Native support of Pandas DataFrame?
DaveSkender opened this issue · comments
We've seen several Python users get frustrated over issues related to converting quotes from Pandas DataFrame into iterable quotes. Are there opportunities to add a native strongly typed DataFrame interface implementation to the .NET library? I'm assuming this might then enable better interface design for our Python implementation.
Some paths to explore:
- improve existing Python
stock-indicators
package code to be more resilient or to provide enhanced error handling / messages - improve documentation website by either / or:
- a dedicated page for Pandas DataFrame users
- add full downloadable example usage code, like the Stock Indicators for .NET | Examples
- the mentioned native implementation of .NET DataFrame
For now, to help users, I've started a specific support discussion on the topic, including a list of reported examples.
cc: @LeeDongGeon1996
Looks like 2
is almost done :)
About 1
, how do you think about providing helper method for converting into Iterable[Quote]?
About
1
, how do you think about providing helper method for converting into Iterable[Quote]?

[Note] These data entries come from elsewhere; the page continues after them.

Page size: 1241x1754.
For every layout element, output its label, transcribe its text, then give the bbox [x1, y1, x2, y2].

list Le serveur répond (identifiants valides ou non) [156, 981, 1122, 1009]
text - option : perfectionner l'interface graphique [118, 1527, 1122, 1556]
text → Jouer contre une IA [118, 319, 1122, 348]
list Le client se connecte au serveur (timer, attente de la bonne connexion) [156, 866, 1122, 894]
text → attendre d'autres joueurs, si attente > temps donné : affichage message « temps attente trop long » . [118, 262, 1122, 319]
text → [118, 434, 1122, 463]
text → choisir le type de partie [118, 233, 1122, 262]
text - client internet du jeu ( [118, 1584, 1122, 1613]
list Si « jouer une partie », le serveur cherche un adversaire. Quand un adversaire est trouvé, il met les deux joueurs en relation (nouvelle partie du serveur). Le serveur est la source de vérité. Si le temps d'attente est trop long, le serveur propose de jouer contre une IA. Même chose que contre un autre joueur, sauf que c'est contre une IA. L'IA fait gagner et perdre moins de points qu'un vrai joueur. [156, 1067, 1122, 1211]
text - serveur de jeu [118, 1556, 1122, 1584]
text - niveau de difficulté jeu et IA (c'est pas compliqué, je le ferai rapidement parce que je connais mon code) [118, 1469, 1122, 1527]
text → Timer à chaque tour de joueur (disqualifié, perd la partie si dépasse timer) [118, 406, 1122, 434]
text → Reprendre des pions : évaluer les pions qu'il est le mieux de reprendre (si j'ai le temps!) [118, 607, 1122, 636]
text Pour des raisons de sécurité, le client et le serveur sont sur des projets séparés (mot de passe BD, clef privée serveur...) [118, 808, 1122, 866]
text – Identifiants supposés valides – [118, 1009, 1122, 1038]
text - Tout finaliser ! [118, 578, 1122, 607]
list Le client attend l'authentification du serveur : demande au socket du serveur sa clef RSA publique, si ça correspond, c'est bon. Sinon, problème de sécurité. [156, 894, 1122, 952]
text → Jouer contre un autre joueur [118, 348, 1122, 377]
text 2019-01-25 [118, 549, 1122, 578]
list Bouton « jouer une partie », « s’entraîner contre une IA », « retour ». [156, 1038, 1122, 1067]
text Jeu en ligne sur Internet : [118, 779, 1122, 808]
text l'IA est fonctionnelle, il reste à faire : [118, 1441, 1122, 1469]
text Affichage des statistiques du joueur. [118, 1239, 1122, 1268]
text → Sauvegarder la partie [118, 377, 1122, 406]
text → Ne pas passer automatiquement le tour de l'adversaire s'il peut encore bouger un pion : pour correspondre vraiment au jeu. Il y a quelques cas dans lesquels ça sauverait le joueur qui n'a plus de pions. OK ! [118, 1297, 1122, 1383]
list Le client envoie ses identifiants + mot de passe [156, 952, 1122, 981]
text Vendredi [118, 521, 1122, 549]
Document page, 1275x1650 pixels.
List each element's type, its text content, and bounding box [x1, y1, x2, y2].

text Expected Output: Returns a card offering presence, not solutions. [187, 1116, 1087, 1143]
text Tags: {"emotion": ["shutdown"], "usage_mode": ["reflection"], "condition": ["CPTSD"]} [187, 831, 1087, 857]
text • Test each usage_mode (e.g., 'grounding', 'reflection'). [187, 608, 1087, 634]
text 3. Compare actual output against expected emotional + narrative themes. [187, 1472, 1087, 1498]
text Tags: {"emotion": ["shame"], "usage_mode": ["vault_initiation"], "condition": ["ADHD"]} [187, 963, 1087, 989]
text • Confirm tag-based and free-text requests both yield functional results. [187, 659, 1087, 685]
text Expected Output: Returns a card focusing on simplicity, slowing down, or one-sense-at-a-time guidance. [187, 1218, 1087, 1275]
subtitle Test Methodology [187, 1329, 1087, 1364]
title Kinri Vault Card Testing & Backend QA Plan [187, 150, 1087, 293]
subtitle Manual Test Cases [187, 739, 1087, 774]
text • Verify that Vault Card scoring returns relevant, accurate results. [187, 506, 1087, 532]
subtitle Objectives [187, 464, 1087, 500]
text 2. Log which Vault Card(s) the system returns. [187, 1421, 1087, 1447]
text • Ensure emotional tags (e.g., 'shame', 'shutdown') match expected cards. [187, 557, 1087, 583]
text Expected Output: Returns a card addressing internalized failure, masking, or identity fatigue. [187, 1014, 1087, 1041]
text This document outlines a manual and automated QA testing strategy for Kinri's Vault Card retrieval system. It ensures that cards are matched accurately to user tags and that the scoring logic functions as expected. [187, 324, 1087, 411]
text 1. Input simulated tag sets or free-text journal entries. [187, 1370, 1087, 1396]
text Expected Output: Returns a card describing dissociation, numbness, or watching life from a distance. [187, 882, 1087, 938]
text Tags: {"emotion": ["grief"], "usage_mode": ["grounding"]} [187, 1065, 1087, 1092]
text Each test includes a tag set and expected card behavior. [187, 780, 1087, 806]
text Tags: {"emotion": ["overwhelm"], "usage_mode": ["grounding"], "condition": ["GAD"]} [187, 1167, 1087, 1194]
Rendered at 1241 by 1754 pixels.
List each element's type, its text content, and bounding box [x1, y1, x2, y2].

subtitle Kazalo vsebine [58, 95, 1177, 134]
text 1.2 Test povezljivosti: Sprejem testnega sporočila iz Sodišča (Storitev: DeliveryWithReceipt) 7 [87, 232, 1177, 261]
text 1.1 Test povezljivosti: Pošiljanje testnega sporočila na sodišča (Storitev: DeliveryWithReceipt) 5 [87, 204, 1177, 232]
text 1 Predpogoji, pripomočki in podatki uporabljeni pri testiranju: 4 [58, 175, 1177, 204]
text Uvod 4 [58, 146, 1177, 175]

I think what you've done with Exception handling might be enough; unless you can think of some better utility method that'd work better. Right now they have to do some custom transform with a number of methods using zip()
or numpy.vectorize()
or iterrows()
, and to do it correctly with all necessary data type conversions and considerations, with code like:
quotes_list = [
Quote(d,o,h,l,c,v)
for d,o,h,l,c,v
in zip(df['date'], df['open'], df['high'], df['low'], df['close'], df['volume'])
]
A utility would have more validation and error handling and be in a somewhat simpler interface, like:
quotes = df.to_quotes('date', 'open', 'high', 'low', 'close', 'volume');
or
quotes = df_to_quotes(df['date'], df['open'], df['high'], df['low'], df['close'], df['volume']);
For this issue, I’m not sure where to go at this point. The example usage we’ve given so far somewhat explains how to use a DataFrame, maybe that’s enough?
@DaveSkender
I also think that what we've done for dealing with DataFrame
is enough. Most of cases were the problem of what the beginners are usually struggled with (except for locale
issue). So now let's just see how it goes.